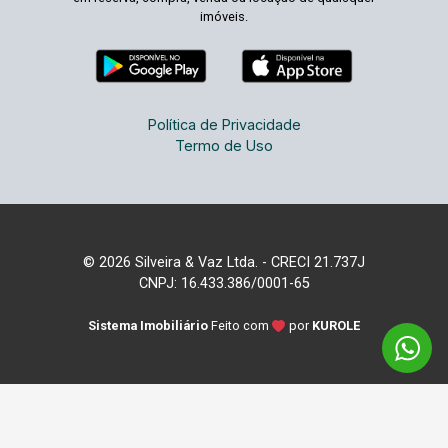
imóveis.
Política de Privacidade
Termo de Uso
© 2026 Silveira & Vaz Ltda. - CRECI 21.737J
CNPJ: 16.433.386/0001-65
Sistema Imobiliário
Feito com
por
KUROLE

* * *

A verbatim copy of every record above is required, with all pictures omitted.

> _ANSWER FOR THIS EXERCISE_:
imóveis.
Política de Privacidade
Termo de Uso
© 2026 Silveira & Vaz Ltda. - CRECI 21.737J
CNPJ: 16.433.386/0001-65
Sistema Imobiliário
Feito com
por
KUROLE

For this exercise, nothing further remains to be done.